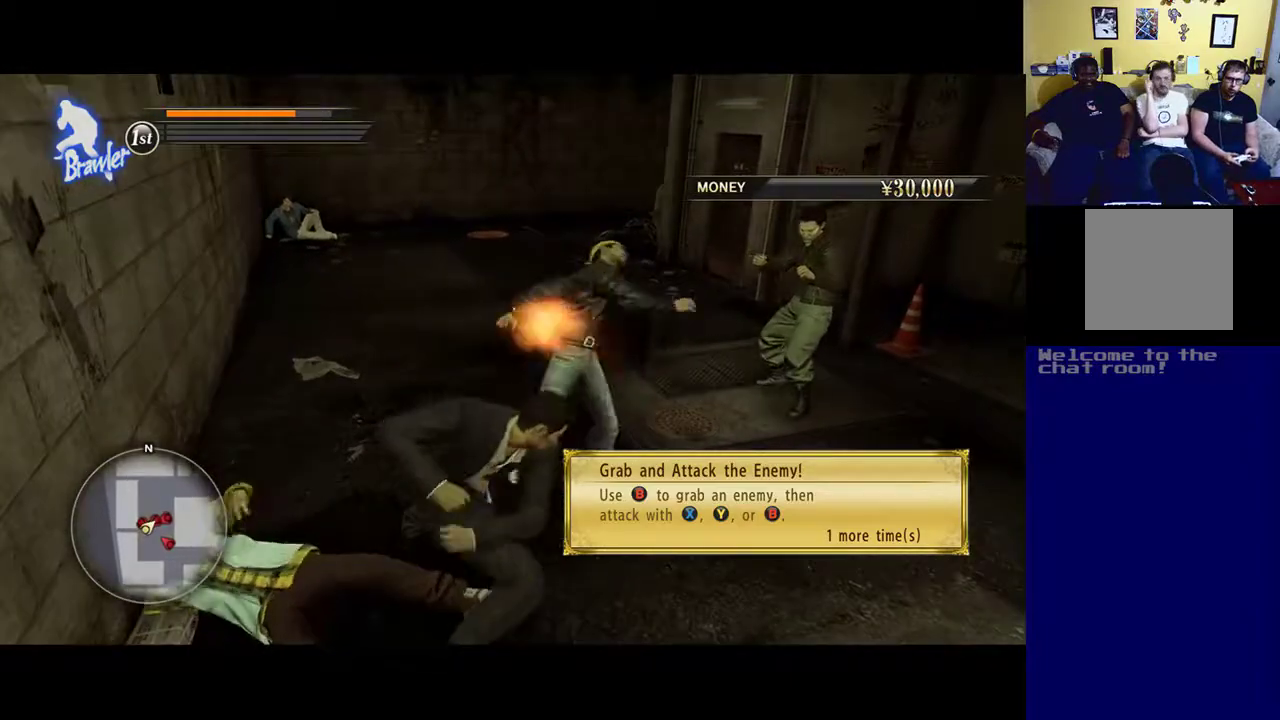
{"buttons": ["Y"], "left_stick": "center", "right_stick": "center", "events": [[33, "X", "up"], [150, "Y", "down"], [150, "left_stick", "center"], [283, "Y", "up"], [383, "Y", "down"]]}
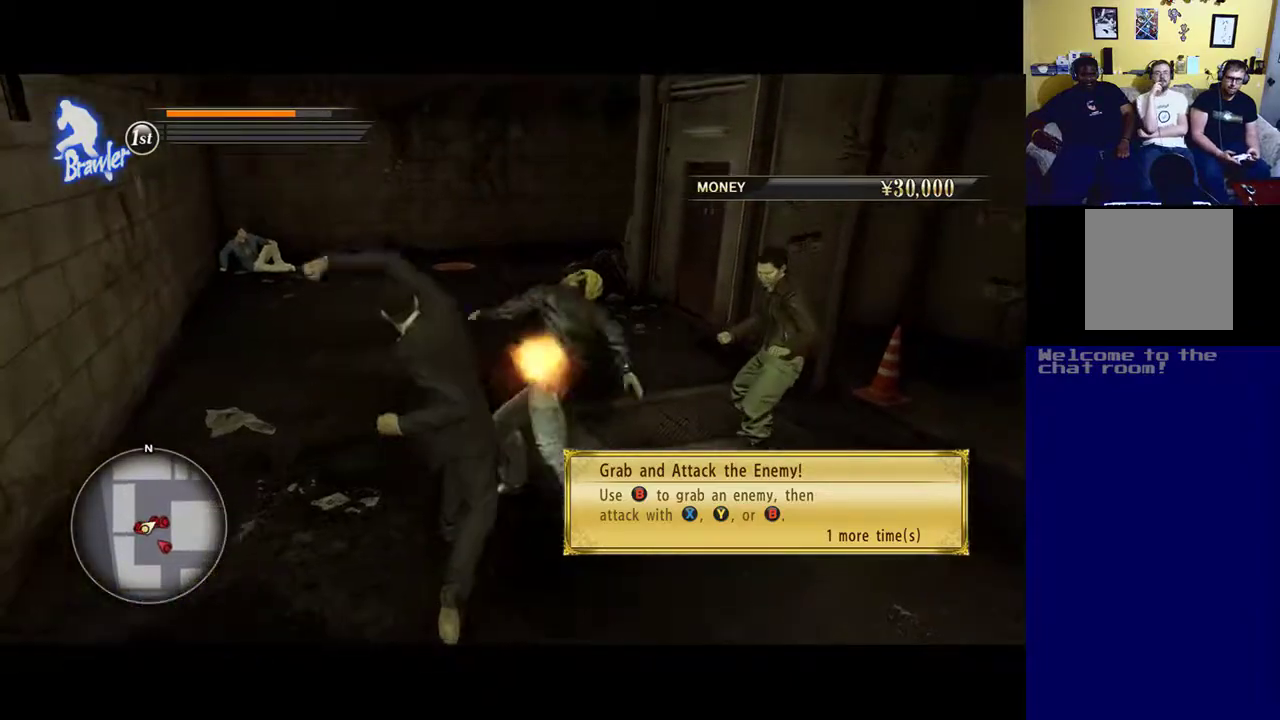
{"buttons": ["X"], "left_stick": "center", "right_stick": "center", "events": [[117, "Y", "up"], [217, "X", "down"], [350, "X", "up"], [450, "X", "down"]]}
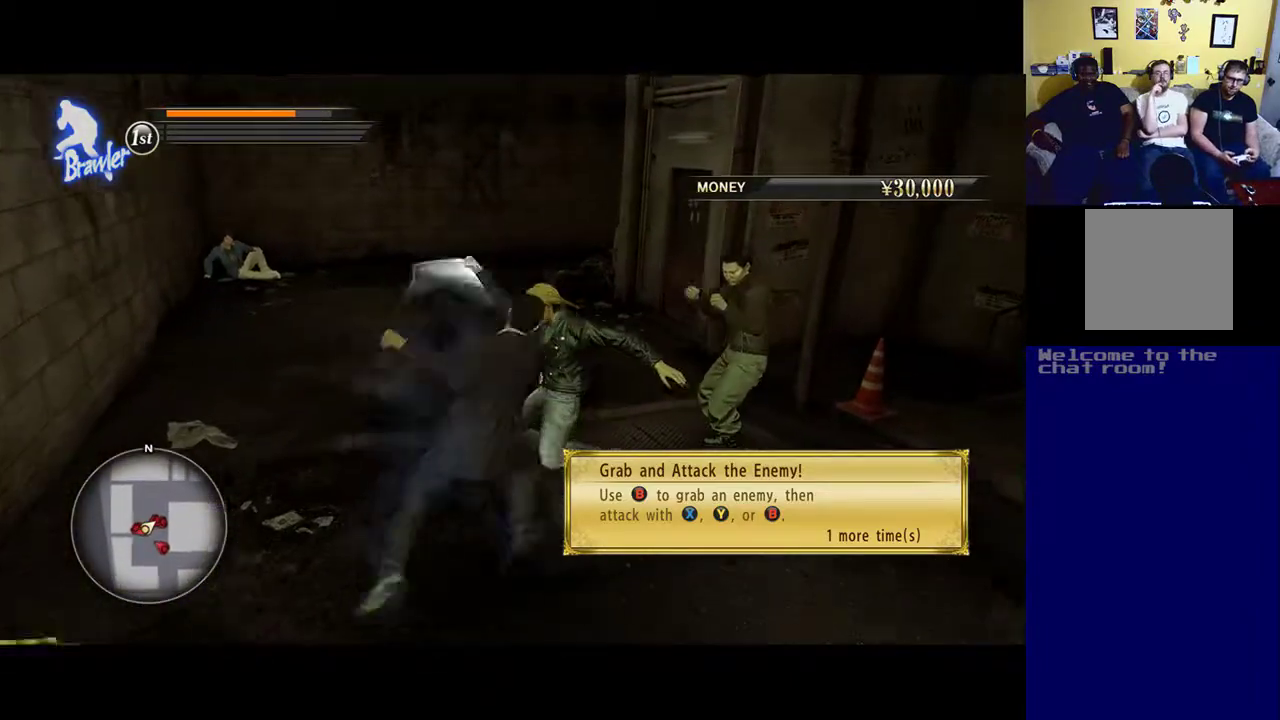
{"buttons": [], "left_stick": "center", "right_stick": "center", "events": [[83, "X", "up"], [150, "X", "down"], [483, "X", "up"]]}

Goal of the exercise: An exact copy of the listing is needed, minus its pictures.

Exercise response:
{"buttons": ["Y"], "left_stick": "center", "right_stick": "center", "events": [[33, "X", "up"], [150, "Y", "down"], [150, "left_stick", "center"], [283, "Y", "up"], [383, "Y", "down"]]}
{"buttons": ["X"], "left_stick": "center", "right_stick": "center", "events": [[117, "Y", "up"], [217, "X", "down"], [350, "X", "up"], [450, "X", "down"]]}
{"buttons": [], "left_stick": "center", "right_stick": "center", "events": [[83, "X", "up"], [150, "X", "down"], [483, "X", "up"]]}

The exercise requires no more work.